The Procured Presence — Summary
Keiko Tanaka has a folder on her laptop called “what the form doesn’t ask.” She started it during a post-deployment review for a city that had automated its Meals on Wheels delivery. The review went well. Delivery reliability up. Cost per meal down. That night she opened a blank document and typed: “Recipient social contact, pre- and post-deployment.”
The city had not ignored the social contact problem. It contracted with a companion services provider. Trained visitors were dispatched three times a week, twelve minutes per visit, scheduled by an AI coordination layer that optimized routing, language matching, and personality compatibility. Mrs. Chen received a visitor who spoke Cantonese, knew the Sunset District, and had experience with recipients described as “reluctant but responsive to warmth.” The visitor’s name was Lily. She was good at her job. She brought oranges because Mrs. Chen mentioned once that her husband used to bring them.
The outcome data was positive. Social isolation scores dropped. Recipient satisfaction was high. Sandra Purcell noted, in her annotated review, a line the data did not capture: “Lily arrives at 2:15 and leaves at 2:27. The visit is twelve minutes. The remainder of Tuesday is twenty-three hours and forty-eight minutes.”

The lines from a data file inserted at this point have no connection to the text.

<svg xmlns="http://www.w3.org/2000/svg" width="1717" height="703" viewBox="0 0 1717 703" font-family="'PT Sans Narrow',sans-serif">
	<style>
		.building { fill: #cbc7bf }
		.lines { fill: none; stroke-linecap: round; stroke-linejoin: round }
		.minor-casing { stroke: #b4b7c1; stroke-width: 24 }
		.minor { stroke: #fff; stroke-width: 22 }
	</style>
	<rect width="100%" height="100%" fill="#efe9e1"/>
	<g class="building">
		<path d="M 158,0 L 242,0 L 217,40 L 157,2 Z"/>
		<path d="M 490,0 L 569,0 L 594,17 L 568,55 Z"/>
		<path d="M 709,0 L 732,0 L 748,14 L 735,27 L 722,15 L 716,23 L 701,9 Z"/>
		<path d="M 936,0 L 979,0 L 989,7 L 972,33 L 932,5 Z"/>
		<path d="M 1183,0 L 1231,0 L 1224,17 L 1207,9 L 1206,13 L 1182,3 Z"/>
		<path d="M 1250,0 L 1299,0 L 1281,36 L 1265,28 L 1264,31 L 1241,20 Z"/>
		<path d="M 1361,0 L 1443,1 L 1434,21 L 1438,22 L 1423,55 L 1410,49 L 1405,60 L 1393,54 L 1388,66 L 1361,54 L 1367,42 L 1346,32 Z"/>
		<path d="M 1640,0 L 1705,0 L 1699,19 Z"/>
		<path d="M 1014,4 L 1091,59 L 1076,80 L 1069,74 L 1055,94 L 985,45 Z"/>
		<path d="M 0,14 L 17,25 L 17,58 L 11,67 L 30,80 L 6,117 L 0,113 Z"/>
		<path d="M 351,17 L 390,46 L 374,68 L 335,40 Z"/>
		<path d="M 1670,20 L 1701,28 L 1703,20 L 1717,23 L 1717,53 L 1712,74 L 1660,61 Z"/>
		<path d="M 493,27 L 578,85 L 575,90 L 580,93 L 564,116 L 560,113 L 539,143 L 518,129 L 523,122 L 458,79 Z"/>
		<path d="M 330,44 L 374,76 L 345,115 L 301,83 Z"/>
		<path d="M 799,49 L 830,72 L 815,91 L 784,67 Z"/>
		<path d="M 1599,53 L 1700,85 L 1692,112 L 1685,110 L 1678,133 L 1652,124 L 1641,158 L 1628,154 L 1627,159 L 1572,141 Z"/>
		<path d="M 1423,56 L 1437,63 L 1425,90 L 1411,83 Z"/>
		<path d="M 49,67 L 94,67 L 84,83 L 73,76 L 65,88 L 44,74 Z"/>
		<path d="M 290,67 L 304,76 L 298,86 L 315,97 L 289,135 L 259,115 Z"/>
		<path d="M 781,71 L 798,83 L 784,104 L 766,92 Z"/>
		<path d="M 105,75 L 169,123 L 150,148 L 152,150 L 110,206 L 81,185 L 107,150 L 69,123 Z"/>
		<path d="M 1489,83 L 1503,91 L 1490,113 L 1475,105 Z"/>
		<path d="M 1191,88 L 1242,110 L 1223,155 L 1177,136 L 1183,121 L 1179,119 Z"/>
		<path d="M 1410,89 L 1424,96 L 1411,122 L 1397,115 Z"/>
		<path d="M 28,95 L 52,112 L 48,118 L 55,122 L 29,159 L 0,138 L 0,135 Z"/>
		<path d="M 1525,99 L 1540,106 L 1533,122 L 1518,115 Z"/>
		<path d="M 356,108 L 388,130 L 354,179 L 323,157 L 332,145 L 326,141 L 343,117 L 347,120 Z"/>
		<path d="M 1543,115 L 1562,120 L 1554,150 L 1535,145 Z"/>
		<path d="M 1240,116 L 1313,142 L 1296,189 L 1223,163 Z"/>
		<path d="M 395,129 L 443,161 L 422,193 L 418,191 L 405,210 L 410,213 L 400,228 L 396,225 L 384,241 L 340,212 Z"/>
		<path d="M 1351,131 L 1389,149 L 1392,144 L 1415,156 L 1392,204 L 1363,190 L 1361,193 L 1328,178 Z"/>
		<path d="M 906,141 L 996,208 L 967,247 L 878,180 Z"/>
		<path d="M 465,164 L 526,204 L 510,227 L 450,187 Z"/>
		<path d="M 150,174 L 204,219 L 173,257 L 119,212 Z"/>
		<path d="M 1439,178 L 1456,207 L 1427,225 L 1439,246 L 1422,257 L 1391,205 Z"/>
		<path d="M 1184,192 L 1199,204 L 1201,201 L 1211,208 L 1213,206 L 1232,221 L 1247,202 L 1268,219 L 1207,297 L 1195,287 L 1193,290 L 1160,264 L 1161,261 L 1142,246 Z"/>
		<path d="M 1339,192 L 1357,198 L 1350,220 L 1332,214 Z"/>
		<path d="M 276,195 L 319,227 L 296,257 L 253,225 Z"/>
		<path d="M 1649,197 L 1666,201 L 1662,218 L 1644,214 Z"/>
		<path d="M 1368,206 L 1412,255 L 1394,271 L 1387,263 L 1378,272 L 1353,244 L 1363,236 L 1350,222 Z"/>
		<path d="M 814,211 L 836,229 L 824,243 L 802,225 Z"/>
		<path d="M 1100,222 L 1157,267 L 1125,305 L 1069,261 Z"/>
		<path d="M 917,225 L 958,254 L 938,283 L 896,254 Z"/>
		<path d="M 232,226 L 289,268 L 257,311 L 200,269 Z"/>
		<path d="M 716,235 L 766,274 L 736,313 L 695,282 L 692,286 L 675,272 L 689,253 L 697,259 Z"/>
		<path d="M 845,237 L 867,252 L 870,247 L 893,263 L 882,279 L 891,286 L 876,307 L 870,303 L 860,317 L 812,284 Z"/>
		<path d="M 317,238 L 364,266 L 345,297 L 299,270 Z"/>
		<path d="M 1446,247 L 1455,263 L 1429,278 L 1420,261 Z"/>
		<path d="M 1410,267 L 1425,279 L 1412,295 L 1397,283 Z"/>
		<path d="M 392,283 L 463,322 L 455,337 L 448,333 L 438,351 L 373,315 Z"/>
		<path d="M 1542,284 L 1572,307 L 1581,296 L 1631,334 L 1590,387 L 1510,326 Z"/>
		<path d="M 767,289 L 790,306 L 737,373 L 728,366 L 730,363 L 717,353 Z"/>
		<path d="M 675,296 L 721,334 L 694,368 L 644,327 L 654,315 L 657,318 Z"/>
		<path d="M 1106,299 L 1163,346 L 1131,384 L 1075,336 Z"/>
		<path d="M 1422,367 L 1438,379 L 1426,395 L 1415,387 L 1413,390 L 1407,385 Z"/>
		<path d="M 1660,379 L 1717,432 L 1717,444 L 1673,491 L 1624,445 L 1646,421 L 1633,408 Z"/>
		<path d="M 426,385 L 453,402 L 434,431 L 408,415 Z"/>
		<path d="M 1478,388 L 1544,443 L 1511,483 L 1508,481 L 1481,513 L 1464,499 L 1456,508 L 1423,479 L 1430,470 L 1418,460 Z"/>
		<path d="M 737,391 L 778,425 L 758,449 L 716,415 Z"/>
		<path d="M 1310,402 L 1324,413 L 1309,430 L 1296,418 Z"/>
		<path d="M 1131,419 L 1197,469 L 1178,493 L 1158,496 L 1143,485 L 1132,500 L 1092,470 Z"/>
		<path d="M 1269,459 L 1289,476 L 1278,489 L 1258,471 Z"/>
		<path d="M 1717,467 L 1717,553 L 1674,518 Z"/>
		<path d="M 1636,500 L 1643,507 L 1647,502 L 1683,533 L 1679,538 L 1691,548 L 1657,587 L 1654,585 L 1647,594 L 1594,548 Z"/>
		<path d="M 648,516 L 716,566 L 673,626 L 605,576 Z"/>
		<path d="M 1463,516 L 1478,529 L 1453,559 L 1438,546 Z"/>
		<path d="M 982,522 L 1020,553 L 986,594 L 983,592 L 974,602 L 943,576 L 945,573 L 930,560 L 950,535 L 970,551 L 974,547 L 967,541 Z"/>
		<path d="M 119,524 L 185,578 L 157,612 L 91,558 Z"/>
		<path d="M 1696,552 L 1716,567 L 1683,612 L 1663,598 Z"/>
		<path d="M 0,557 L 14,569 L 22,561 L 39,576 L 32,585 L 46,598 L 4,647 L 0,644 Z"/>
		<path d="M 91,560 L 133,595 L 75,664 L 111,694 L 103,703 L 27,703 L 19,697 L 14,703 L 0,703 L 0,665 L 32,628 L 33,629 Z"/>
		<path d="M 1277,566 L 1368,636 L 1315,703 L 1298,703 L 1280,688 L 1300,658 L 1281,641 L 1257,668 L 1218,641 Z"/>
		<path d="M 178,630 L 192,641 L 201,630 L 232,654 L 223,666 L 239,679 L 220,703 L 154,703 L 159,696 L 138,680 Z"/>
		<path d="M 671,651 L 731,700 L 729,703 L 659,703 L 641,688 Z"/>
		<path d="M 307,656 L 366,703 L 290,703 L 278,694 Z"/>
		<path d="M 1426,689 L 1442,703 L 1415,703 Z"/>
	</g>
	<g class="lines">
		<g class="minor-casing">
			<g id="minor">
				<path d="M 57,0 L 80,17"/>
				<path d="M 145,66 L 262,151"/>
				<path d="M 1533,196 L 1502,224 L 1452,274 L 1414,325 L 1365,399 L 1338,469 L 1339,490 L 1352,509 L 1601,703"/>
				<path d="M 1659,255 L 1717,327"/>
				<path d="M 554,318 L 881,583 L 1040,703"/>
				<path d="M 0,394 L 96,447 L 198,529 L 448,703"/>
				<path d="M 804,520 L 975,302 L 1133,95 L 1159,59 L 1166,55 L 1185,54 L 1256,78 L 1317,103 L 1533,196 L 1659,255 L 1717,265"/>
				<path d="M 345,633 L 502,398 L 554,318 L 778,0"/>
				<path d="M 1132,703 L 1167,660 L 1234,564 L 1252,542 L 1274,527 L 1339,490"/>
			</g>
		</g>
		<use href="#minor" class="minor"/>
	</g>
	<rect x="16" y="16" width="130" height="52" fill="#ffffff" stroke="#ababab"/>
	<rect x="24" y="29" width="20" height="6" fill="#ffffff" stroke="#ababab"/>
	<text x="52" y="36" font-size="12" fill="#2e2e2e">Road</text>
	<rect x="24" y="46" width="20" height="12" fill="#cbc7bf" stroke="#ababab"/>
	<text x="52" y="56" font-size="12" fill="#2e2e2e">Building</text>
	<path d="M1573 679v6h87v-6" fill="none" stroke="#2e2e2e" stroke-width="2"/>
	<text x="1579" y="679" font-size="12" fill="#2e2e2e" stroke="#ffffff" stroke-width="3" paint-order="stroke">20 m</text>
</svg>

What the companion services model represents is the distillation thesis applied to care itself. The old model bundled the meal and the contact into one delivery. The new model unbundles them. The meal goes to the robot. The contact goes to Lily. Once the contact is separated and treated as its own service, it can be optimized: AI-matched providers, personality profiles, cultural compatibility scoring. The optimized match might produce better measurable outcomes than the organic version. Delores did not speak Cantonese.
What is lost is not the function. The function is being performed. What is lost is the nature of the function. Delores was there because she was delivering a meal, and the caring was a side effect of presence. Lily is there because Mrs. Chen is a line item on a care schedule. The twelve minutes are the output of a staffing model balancing availability, routing, and reimbursement. The contact is real. Lily is warm. She is also on a clock.

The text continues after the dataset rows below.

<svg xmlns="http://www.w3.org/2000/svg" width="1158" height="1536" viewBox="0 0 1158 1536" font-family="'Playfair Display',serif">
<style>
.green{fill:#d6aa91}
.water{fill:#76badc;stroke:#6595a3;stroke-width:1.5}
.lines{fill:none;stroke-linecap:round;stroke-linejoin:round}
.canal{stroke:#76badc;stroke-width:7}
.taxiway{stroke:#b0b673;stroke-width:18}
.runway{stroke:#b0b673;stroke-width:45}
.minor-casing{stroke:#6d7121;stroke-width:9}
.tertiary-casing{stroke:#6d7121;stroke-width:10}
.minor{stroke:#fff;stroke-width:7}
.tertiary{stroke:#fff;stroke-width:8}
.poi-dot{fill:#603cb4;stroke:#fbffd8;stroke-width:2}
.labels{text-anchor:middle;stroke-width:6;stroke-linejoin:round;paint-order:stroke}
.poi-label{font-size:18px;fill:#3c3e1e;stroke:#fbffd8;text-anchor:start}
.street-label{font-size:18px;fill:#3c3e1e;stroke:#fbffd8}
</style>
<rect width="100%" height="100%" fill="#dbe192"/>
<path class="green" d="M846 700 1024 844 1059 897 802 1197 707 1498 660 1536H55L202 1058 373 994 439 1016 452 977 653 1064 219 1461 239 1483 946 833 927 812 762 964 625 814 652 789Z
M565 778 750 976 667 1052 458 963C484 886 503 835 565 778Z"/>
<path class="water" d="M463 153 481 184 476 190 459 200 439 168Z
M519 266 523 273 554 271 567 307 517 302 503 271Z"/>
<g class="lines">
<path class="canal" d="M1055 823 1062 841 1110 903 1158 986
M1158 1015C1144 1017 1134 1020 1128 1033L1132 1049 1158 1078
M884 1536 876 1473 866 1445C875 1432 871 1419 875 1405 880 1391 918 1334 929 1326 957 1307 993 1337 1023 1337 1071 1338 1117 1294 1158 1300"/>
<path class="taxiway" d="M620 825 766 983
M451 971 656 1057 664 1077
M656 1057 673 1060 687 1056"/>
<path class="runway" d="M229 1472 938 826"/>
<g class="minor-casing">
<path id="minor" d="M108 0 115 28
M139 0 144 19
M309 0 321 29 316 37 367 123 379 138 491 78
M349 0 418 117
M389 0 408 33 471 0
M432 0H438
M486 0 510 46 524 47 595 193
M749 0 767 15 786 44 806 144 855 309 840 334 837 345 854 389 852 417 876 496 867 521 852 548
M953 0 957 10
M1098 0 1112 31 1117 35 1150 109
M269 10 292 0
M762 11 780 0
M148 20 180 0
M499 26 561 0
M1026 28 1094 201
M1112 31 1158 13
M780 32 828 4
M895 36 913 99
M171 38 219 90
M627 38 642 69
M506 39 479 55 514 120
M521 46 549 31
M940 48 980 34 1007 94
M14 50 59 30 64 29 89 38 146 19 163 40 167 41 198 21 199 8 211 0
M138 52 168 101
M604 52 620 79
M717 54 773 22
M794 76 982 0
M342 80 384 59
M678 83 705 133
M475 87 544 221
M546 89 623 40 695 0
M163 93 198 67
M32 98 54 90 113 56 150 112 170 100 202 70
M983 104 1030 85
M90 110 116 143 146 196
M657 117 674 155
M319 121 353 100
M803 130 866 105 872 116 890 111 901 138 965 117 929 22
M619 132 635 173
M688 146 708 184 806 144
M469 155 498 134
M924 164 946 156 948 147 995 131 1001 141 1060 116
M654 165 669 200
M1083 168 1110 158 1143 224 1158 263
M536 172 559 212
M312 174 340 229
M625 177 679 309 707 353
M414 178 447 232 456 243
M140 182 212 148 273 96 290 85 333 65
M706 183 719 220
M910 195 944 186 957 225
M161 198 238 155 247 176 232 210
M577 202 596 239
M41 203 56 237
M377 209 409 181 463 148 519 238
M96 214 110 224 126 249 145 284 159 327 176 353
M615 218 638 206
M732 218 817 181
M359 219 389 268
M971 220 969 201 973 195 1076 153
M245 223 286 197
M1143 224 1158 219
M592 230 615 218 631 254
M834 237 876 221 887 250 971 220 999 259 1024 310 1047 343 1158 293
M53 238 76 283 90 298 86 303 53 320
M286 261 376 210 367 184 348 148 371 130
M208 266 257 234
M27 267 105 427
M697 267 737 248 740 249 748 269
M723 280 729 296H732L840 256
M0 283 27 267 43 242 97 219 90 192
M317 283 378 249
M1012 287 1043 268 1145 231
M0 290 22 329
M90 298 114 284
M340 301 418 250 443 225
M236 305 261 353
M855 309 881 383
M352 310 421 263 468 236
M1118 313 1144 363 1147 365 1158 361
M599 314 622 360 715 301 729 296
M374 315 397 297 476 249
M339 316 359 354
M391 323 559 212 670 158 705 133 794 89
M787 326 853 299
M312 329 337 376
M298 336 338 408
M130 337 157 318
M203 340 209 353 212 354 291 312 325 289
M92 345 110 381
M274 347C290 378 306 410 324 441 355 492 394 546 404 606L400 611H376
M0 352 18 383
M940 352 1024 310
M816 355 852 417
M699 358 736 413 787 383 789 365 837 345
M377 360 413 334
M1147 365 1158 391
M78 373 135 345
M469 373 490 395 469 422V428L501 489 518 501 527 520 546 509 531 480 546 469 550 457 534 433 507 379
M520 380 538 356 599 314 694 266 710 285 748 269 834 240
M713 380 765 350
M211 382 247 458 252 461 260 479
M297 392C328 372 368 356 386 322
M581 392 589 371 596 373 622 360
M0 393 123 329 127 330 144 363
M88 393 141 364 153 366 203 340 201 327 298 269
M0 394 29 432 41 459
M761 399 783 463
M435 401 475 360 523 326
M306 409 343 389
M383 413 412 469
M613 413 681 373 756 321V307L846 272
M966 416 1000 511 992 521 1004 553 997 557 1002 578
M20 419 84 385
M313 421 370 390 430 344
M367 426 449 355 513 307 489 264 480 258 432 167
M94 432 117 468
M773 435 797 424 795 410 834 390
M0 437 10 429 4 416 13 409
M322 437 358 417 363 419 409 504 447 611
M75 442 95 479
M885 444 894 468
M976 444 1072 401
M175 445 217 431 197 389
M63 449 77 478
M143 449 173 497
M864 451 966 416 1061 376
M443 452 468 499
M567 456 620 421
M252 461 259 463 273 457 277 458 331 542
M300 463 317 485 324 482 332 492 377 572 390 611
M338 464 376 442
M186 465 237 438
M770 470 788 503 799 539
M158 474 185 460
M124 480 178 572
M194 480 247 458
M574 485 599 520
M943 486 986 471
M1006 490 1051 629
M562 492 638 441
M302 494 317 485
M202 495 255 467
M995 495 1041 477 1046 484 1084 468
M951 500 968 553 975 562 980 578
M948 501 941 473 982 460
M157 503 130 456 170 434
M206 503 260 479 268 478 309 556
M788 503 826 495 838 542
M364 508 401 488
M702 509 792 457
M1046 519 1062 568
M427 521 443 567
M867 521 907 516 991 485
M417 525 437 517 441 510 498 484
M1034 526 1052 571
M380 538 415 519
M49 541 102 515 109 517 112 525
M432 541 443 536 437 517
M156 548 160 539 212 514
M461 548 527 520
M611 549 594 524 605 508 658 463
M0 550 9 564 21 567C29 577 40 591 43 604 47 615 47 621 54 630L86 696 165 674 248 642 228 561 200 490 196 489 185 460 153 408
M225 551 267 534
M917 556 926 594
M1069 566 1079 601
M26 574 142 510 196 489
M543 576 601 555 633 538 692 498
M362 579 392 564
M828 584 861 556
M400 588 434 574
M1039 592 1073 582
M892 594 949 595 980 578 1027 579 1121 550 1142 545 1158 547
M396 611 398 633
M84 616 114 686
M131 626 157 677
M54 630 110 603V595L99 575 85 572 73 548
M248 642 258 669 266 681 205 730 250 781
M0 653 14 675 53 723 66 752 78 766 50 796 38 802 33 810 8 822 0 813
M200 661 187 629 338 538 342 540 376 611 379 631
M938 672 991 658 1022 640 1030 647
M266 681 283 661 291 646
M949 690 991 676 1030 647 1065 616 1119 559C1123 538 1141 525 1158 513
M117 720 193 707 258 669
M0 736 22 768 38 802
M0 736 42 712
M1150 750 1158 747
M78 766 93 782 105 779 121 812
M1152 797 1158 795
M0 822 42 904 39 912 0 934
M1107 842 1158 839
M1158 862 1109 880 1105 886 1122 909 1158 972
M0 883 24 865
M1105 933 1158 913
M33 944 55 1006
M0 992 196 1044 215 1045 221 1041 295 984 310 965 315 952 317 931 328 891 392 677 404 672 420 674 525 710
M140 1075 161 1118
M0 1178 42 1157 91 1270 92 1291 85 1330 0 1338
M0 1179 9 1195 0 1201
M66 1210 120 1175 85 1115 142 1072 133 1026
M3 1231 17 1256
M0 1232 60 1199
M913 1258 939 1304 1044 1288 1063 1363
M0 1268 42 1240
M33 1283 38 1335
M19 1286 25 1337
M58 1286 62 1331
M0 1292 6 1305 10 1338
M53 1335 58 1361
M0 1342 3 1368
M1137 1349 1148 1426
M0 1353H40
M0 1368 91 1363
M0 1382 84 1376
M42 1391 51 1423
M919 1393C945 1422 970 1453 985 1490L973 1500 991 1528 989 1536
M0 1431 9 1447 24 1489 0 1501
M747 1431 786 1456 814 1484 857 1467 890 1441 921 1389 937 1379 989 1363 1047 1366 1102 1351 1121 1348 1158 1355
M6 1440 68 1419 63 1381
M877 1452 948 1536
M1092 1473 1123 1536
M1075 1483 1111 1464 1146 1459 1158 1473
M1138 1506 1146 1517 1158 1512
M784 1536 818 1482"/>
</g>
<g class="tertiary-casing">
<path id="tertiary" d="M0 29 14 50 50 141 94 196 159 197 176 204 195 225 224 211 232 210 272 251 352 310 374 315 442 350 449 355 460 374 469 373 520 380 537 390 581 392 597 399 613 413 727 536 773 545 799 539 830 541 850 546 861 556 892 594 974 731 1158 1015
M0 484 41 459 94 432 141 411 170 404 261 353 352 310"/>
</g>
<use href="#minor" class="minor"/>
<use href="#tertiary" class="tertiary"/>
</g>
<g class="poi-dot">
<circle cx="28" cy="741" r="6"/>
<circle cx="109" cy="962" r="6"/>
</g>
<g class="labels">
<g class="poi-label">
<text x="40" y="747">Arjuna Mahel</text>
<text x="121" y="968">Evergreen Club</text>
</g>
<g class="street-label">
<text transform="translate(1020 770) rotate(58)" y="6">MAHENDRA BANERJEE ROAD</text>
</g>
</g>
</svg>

Outsourced empathy is a pebble: a specific, imperfect bridge across a gap you cannot drain. Mrs. Chen has human contact for twelve minutes on Tuesday. The stone holds. But the pebble makes the gap bearable, and bearable is the enemy of addressed. The twelve-minute visit does not rebuild the neighborhood. It does not bring Mrs. Chen’s son closer. It makes the isolation survivable, at the individual level, for twelve minutes at a time. The pressure to address the gap itself diminishes because the crossing functions. The pebble normalizes the gap it fills.
The system has crossed the care boundary by purchasing what used to be a byproduct. The political case is clean: meals delivered, social contact maintained, isolation scores improved. The claim does not say that the nature of the contact has been altered in a way that no metric captures.